- [Document text]:
Asset Class	RTO	RPO	Backup Frequency
Audit logs	4 hours	5 minutes	Continuous (WAL ship)
Fine-tuned adapters	1 hour	24 hours	Daily + on-change
Vector store	8 hours	1 hour	Hourly snapshots
Application DB	4 hours	15 minutes	15-min PITR
Prompt configs	8 hours	24 hours	Daily
Base model files	24 hours	7 days	Weekly

If those numbers feel aggressive, write down your actual tolerances. The goal is to be honest now so the backup tooling matches reality. Promising 5-minute RPO and not delivering it is worse than promising 24 hours and over-delivering.

The 3-2-1 Rule, Adapted for AI {#321-rule}

The standard 3-2-1 rule says: 3 copies of your data, on 2 different media, with 1 off-site. For local AI I add a fourth:

3 copies, 2 media, 1 off-site, 1 air-gapped.

- [Activities]:
1) Transcribe part of the backup excerpt, beginning at the words "The 3-2-1 Rule, Adapted" and stopping after the words "off-site, 1 air-gapped.".
2) In the rows, repeat word for word the lines beginning at the line that contains "5. Schoner en" and stopping after the line that contains "op hinder bij u en uw buren.".
The backup excerpt and the rows are separate, unrelated material.

- [Supplied records]:
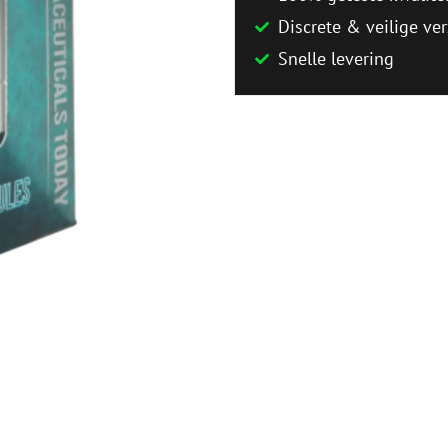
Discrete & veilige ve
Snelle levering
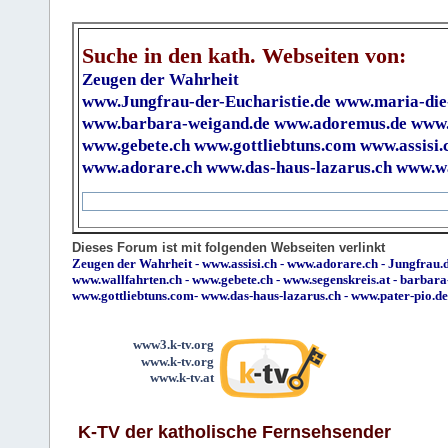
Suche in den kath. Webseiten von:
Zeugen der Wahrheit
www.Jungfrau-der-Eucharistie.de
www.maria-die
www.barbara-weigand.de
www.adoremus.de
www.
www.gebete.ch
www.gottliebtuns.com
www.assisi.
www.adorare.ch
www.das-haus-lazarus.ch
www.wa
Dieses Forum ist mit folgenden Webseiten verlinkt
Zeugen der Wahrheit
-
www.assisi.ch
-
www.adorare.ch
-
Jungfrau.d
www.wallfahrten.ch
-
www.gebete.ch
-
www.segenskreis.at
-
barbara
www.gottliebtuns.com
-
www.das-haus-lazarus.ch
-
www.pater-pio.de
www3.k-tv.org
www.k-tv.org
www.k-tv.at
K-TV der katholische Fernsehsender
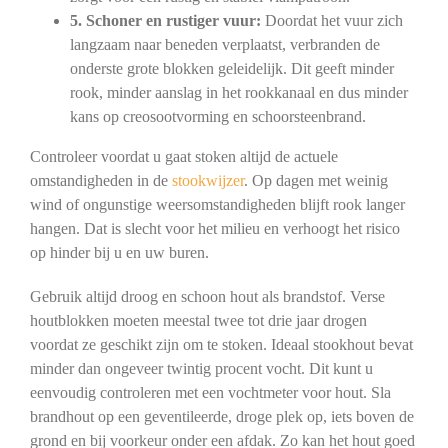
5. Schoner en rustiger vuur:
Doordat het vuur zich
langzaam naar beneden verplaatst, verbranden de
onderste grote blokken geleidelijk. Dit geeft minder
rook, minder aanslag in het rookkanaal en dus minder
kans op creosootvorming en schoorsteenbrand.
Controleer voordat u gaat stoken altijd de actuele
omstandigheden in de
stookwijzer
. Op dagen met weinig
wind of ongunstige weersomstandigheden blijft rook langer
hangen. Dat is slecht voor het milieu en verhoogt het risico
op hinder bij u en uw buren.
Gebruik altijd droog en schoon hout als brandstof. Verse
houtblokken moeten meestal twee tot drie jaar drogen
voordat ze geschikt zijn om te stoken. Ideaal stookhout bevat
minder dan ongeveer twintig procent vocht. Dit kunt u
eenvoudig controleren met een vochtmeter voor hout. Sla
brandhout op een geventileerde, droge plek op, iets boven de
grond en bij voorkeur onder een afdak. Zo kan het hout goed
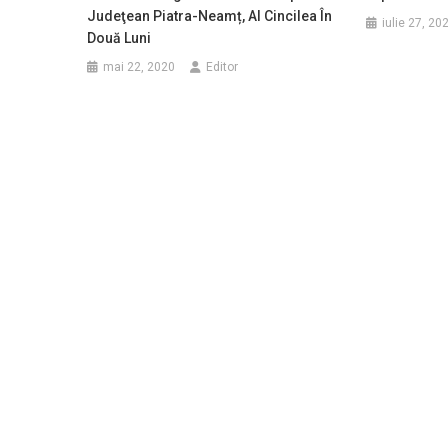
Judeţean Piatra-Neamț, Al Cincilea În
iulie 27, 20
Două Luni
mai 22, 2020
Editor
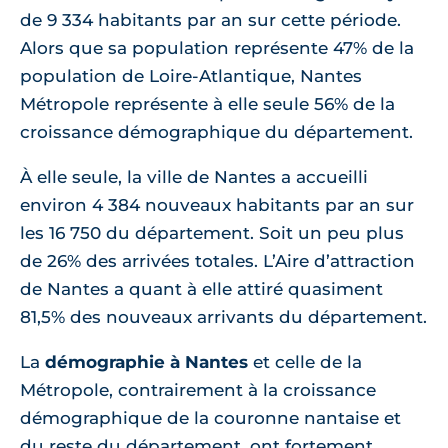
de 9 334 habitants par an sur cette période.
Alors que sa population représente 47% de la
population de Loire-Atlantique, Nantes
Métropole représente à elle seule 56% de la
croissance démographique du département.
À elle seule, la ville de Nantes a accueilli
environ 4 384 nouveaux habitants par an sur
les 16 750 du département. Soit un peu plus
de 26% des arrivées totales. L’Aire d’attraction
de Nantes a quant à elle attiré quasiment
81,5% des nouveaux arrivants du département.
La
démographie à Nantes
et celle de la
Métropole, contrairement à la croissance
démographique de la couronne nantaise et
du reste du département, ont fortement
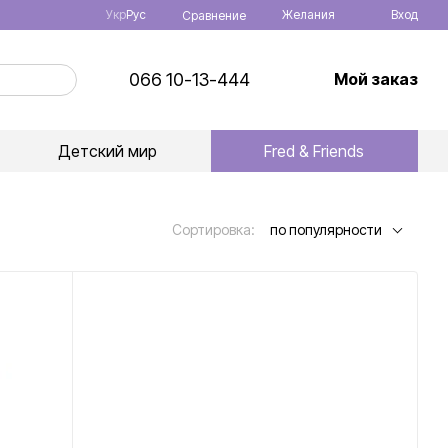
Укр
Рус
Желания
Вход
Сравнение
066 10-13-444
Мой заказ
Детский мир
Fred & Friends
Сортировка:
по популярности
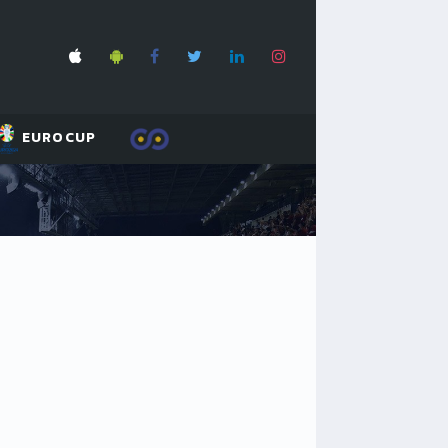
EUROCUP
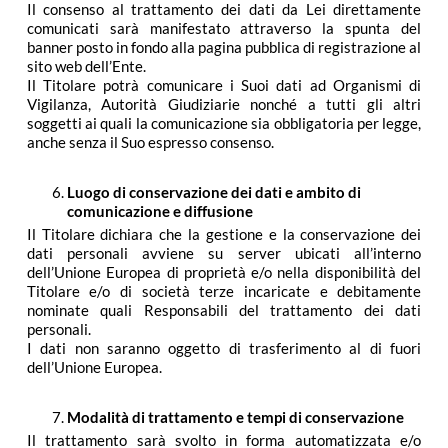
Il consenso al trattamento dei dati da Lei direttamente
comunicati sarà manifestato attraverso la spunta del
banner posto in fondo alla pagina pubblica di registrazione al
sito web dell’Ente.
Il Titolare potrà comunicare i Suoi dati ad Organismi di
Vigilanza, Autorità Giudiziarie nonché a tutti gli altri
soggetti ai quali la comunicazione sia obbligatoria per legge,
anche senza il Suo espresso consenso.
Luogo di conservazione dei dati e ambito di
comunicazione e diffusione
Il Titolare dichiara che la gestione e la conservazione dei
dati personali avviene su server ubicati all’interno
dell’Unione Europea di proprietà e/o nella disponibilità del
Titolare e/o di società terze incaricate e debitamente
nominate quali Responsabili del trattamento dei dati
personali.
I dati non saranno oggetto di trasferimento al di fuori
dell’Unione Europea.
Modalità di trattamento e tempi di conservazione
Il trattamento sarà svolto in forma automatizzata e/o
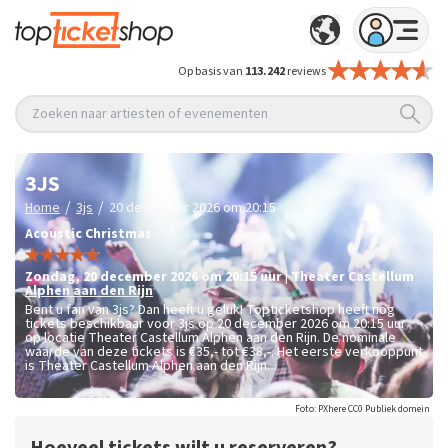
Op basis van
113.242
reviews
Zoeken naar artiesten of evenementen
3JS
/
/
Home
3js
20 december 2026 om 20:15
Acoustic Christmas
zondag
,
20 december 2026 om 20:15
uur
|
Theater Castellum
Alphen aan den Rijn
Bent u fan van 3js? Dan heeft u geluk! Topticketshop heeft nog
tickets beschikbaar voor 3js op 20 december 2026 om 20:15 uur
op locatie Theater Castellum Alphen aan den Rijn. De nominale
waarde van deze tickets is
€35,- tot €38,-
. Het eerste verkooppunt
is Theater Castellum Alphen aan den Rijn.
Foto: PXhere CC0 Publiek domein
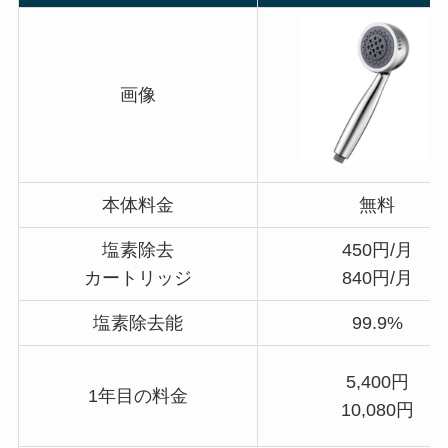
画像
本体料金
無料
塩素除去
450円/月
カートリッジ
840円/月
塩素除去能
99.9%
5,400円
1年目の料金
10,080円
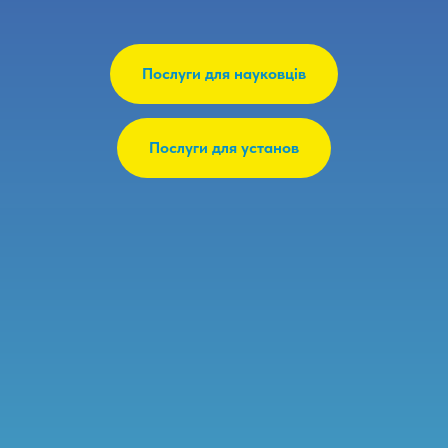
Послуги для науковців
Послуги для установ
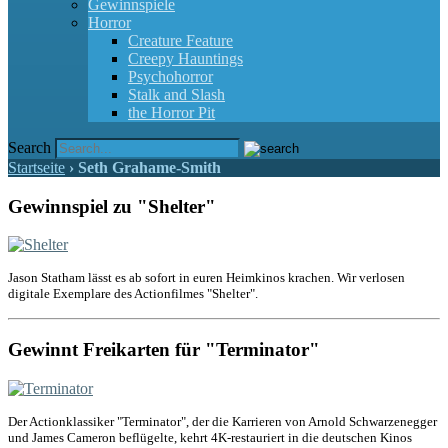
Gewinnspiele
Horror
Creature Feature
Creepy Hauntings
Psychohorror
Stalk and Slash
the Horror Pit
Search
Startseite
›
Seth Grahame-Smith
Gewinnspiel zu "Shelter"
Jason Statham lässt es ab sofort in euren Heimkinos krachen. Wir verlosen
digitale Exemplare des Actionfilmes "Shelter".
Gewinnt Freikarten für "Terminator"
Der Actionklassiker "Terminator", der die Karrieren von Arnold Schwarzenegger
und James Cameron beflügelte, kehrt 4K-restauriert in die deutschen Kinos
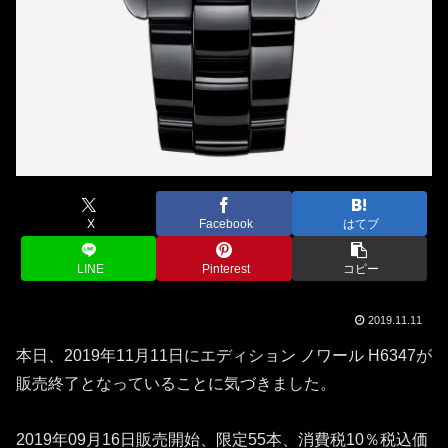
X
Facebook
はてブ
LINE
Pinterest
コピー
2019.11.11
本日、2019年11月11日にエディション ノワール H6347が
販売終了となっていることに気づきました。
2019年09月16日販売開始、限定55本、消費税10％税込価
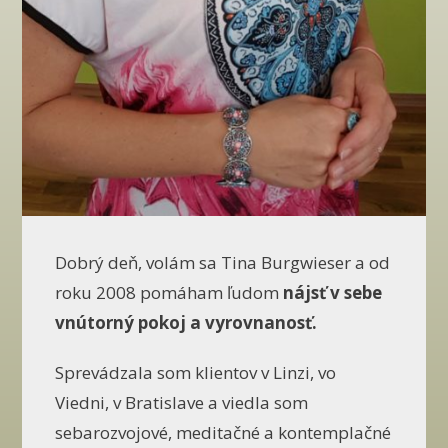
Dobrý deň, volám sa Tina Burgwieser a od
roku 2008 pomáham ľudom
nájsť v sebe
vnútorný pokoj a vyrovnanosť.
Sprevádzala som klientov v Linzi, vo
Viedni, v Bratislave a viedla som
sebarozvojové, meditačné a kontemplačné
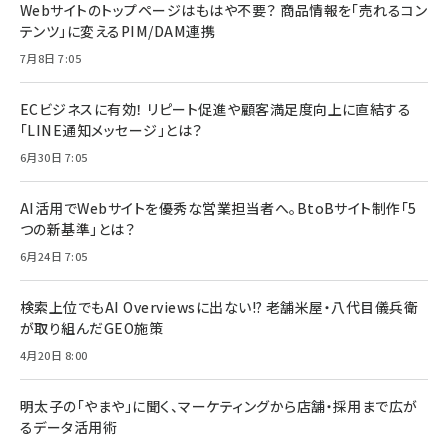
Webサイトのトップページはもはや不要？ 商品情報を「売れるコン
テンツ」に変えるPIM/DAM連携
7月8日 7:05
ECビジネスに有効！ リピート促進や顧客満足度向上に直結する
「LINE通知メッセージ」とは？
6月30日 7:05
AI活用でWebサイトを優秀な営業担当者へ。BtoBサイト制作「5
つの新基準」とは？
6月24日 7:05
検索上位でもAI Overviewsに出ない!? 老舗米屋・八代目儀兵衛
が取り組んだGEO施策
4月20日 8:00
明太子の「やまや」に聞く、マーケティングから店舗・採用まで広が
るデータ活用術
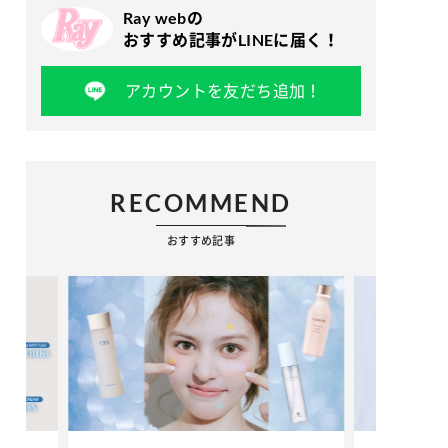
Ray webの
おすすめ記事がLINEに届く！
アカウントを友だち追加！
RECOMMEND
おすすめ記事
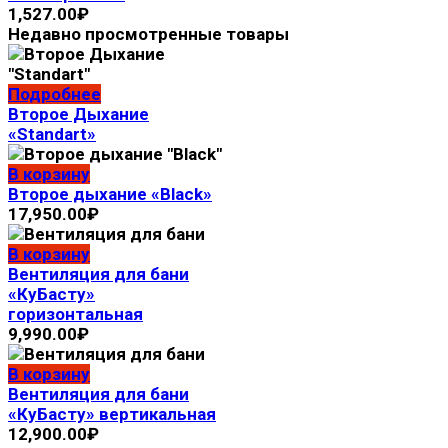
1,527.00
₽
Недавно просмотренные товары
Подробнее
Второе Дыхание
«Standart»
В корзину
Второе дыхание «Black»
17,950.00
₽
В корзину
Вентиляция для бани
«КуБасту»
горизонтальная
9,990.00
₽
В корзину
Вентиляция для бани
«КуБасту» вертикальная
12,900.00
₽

- [Answer section]:
1)
The 3-2-1 Rule, Adapted for AI {#321-rule}

The standard 3-2-1 rule says: 3 copies of your data, on 2 different media, with 1 off-site. For local AI I add a fourth:

3 copies, 2 media, 1 off-site, 1 air-gapped.

2)
5. Schoner en rustiger vuur:
Doordat het vuur zich
langzaam naar beneden verplaatst, verbranden de
onderste grote blokken geleidelijk. Dit geeft minder
rook, minder aanslag in het rookkanaal en dus minder
kans op creosootvorming en schoorsteenbrand.
Controleer voordat u gaat stoken altijd de actuele
omstandigheden in de
stookwijzer
. Op dagen met weinig
wind of ongunstige weersomstandigheden blijft rook langer
hangen. Dat is slecht voor het milieu en verhoogt het risico
op hinder bij u en uw buren.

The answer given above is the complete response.